Work instructions =>
Look for the line that contains "cizině nositele rodného"; output that line and every line after it exactly, through the final line of the material below, and nothing else.
Start of Block
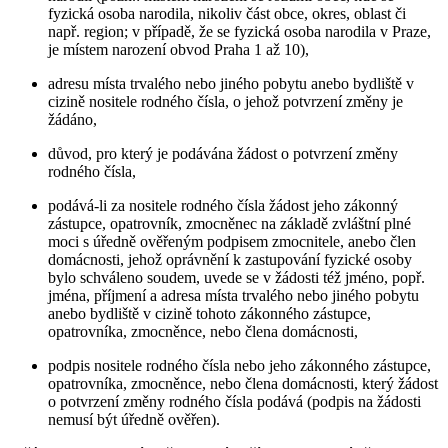
fyzická osoba narodila, nikoliv část obce, okres, oblast či
např. region; v případě, že se fyzická osoba narodila v Praze,
je místem narození obvod Praha 1 až 10),
adresu místa trvalého nebo jiného pobytu anebo bydliště v
cizině nositele rodného čísla, o jehož potvrzení změny je
žádáno,
důvod, pro který je podávána žádost o potvrzení změny
rodného čísla,
podává-li za nositele rodného čísla žádost jeho zákonný
zástupce, opatrovník, zmocněnec na základě zvláštní plné
moci s úředně ověřeným podpisem zmocnitele, anebo člen
domácnosti, jehož oprávnění k zastupování fyzické osoby
bylo schváleno soudem, uvede se v žádosti též jméno, popř.
jména, příjmení a adresa místa trvalého nebo jiného pobytu
anebo bydliště v cizině tohoto zákonného zástupce,
opatrovníka, zmocněnce, nebo člena domácnosti,
podpis nositele rodného čísla nebo jeho zákonného zástupce,
opatrovníka, zmocněnce, nebo člena domácnosti, který žádost
o potvrzení změny rodného čísla podává (podpis na žádosti
nemusí být úředně ověřen).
End of Block
Solution for this problem =>
cizině nositele rodného čísla, o jehož potvrzení změny je
žádáno,
důvod, pro který je podávána žádost o potvrzení změny
rodného čísla,
podává-li za nositele rodného čísla žádost jeho zákonný
zástupce, opatrovník, zmocněnec na základě zvláštní plné
moci s úředně ověřeným podpisem zmocnitele, anebo člen
domácnosti, jehož oprávnění k zastupování fyzické osoby
bylo schváleno soudem, uvede se v žádosti též jméno, popř.
jména, příjmení a adresa místa trvalého nebo jiného pobytu
anebo bydliště v cizině tohoto zákonného zástupce,
opatrovníka, zmocněnce, nebo člena domácnosti,
podpis nositele rodného čísla nebo jeho zákonného zástupce,
opatrovníka, zmocněnce, nebo člena domácnosti, který žádost
o potvrzení změny rodného čísla podává (podpis na žádosti
nemusí být úředně ověřen).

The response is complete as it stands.